In the case of the so-called epiretinal implant the chip is fixed to the upper-most layer of nerve cells. There it receives data from a small camera installed in glasses worn by the patient and likewise converts these into impulses for the nerve cells. This is the principle employed by the retina prostheses developed by the two other German research teams. One of the systems - IRIS - was developed by the Bonn company IMI, the other (EPIRET3) by a research consortium that includes scientists from the RWTH Aachen and the Fraunhofer Institut für Mikroelektronische Schaltungen und Systeme (Institute for Microelectronic Circuits and Systems) and doctors at the University Eye Clinic Aachen led by Peter Walter. 

Alongside these various systems, which also differ from one another in a number of other details, the next generation of retina prostheses is already in the pipeline in laboratories around the world. Engineers, computer science specialists, biologists and doctors are pooling their knowledge to evolve new strategies for linking electronic devices and nervous systems.
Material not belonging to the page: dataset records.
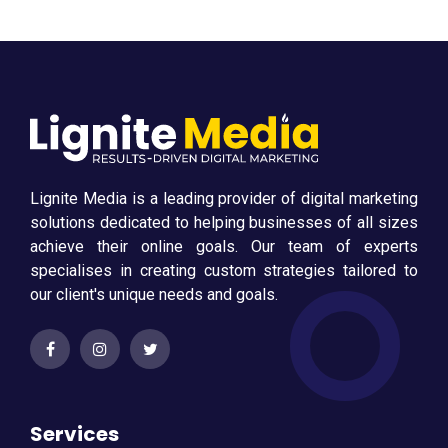
Lignite Media is a leading provider of digital marketing
solutions dedicated to helping businesses of all sizes
achieve their online goals. Our team of experts
specialises in creating custom strategies tailored to
our client's unique needs and goals.
Services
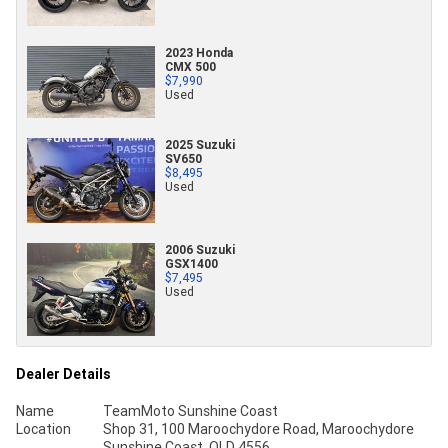
2023 Honda
CMX 500
$7,990
Used
2025 Suzuki
SV650
$8,495
Used
2006 Suzuki
GSX1400
$7,495
Used
Dealer Details
Name
TeamMoto Sunshine Coast
Location
Shop 31, 100 Maroochydore Road, Maroochydore
Sunshine Coast, QLD 4556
Teams of researchers in Switzerland and Japan, for example, are developing systems in which the chip is no longer implanted in the eye but outside it on the dermis that protects the eyeball in the socket. Only the electrodes that stimulate the nerve cells in the retina are inserted inside the eye through a small incision. Chinese researchers are developing retina prostheses that, instead of stimulating the nerve cells of the retina, stimulate the optic nerve directly. And an American team is trying to activate the visual cortex in the brain directly. At this point it is not clear when, if ever, any of these systems will be ready for patient trials - currently they are still at the experimentation stage.

Much interest has also been shown in projects to use other communication signals between nerve cells. Australian and American scientists are working on retina prostheses that produce biochemical impulses instead of electrical ones. The idea is for the retina prostheses to release neurotransmitters according to spatially and temporally controlled patterns and thus stimulate the nerve cells.

The question remains whether retina prostheses will eventually be able to register shapes, as Rolf Eckmiller hopes they will. "To do this will require a retina prosthesis capable of learning and that is able to produce a kind of melody of impulses that can be recognized by the brain and classified as a particular shape, like a cup." Eckmiller is convinced that the complex central vision system - which occupies a third of the cerebral cortex - can only register a shape if the right "melody" is transmitted via a sufficiently large number of cells.